- Goal of the exercise:
Return every entry in full, with no alterations.

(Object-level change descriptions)
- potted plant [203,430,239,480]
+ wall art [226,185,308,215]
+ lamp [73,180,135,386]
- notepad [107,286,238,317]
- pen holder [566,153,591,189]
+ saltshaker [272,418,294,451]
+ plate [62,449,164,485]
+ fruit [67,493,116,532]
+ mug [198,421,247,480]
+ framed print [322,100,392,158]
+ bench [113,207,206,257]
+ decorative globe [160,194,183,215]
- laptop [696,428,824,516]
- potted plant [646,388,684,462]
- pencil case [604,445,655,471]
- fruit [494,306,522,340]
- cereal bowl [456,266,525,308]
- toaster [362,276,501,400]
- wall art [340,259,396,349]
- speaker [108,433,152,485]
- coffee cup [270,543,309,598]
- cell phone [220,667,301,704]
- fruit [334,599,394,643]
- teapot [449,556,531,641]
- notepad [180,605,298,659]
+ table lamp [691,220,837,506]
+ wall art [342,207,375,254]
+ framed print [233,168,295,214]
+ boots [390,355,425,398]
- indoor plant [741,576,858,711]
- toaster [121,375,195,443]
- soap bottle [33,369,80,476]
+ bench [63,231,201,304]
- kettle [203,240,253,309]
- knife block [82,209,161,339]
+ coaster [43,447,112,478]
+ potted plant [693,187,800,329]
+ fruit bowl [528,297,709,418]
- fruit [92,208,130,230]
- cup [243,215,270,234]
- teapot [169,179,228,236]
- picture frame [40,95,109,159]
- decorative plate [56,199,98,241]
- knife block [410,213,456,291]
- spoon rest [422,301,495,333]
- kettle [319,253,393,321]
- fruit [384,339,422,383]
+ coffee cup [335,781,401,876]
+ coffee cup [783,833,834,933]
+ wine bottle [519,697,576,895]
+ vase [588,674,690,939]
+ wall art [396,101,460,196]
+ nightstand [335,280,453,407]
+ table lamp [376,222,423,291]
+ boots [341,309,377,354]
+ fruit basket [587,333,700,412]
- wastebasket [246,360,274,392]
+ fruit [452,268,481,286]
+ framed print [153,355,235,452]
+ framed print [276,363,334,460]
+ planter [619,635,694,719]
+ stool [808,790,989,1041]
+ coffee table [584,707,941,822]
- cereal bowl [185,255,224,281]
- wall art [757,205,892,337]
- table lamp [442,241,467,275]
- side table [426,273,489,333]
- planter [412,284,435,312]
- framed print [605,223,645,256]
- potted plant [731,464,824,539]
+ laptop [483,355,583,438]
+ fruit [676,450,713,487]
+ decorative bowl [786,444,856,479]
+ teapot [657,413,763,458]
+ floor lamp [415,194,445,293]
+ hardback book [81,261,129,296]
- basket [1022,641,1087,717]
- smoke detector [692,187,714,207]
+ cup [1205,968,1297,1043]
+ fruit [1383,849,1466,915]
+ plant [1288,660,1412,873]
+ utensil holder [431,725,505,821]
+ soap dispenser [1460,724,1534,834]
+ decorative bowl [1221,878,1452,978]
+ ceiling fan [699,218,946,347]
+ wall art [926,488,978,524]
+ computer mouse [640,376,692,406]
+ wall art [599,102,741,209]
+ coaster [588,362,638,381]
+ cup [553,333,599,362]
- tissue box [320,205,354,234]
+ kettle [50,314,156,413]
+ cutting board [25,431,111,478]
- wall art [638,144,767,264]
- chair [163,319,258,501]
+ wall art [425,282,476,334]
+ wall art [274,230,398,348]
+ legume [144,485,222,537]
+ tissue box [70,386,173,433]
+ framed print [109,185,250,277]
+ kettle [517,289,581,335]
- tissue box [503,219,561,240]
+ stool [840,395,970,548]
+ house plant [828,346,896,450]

- Exercise solution:
- potted plant [203,430,239,480]
+ wall art [226,185,308,215]
+ lamp [73,180,135,386]
- notepad [107,286,238,317]
- pen holder [566,153,591,189]
+ saltshaker [272,418,294,451]
+ plate [62,449,164,485]
+ fruit [67,493,116,532]
+ mug [198,421,247,480]
+ framed print [322,100,392,158]
+ bench [113,207,206,257]
+ decorative globe [160,194,183,215]
- laptop [696,428,824,516]
- potted plant [646,388,684,462]
- pencil case [604,445,655,471]
- fruit [494,306,522,340]
- cereal bowl [456,266,525,308]
- toaster [362,276,501,400]
- wall art [340,259,396,349]
- speaker [108,433,152,485]
- coffee cup [270,543,309,598]
- cell phone [220,667,301,704]
- fruit [334,599,394,643]
- teapot [449,556,531,641]
- notepad [180,605,298,659]
+ table lamp [691,220,837,506]
+ wall art [342,207,375,254]
+ framed print [233,168,295,214]
+ boots [390,355,425,398]
- indoor plant [741,576,858,711]
- toaster [121,375,195,443]
- soap bottle [33,369,80,476]
+ bench [63,231,201,304]
- kettle [203,240,253,309]
- knife block [82,209,161,339]
+ coaster [43,447,112,478]
+ potted plant [693,187,800,329]
+ fruit bowl [528,297,709,418]
- fruit [92,208,130,230]
- cup [243,215,270,234]
- teapot [169,179,228,236]
- picture frame [40,95,109,159]
- decorative plate [56,199,98,241]
- knife block [410,213,456,291]
- spoon rest [422,301,495,333]
- kettle [319,253,393,321]
- fruit [384,339,422,383]
+ coffee cup [335,781,401,876]
+ coffee cup [783,833,834,933]
+ wine bottle [519,697,576,895]
+ vase [588,674,690,939]
+ wall art [396,101,460,196]
+ nightstand [335,280,453,407]
+ table lamp [376,222,423,291]
+ boots [341,309,377,354]
+ fruit basket [587,333,700,412]
- wastebasket [246,360,274,392]
+ fruit [452,268,481,286]
+ framed print [153,355,235,452]
+ framed print [276,363,334,460]
+ planter [619,635,694,719]
+ stool [808,790,989,1041]
+ coffee table [584,707,941,822]
- cereal bowl [185,255,224,281]
- wall art [757,205,892,337]
- table lamp [442,241,467,275]
- side table [426,273,489,333]
- planter [412,284,435,312]
- framed print [605,223,645,256]
- potted plant [731,464,824,539]
+ laptop [483,355,583,438]
+ fruit [676,450,713,487]
+ decorative bowl [786,444,856,479]
+ teapot [657,413,763,458]
+ floor lamp [415,194,445,293]
+ hardback book [81,261,129,296]
- basket [1022,641,1087,717]
- smoke detector [692,187,714,207]
+ cup [1205,968,1297,1043]
+ fruit [1383,849,1466,915]
+ plant [1288,660,1412,873]
+ utensil holder [431,725,505,821]
+ soap dispenser [1460,724,1534,834]
+ decorative bowl [1221,878,1452,978]
+ ceiling fan [699,218,946,347]
+ wall art [926,488,978,524]
+ computer mouse [640,376,692,406]
+ wall art [599,102,741,209]
+ coaster [588,362,638,381]
+ cup [553,333,599,362]
- tissue box [320,205,354,234]
+ kettle [50,314,156,413]
+ cutting board [25,431,111,478]
- wall art [638,144,767,264]
- chair [163,319,258,501]
+ wall art [425,282,476,334]
+ wall art [274,230,398,348]
+ legume [144,485,222,537]
+ tissue box [70,386,173,433]
+ framed print [109,185,250,277]
+ kettle [517,289,581,335]
- tissue box [503,219,561,240]
+ stool [840,395,970,548]
+ house plant [828,346,896,450]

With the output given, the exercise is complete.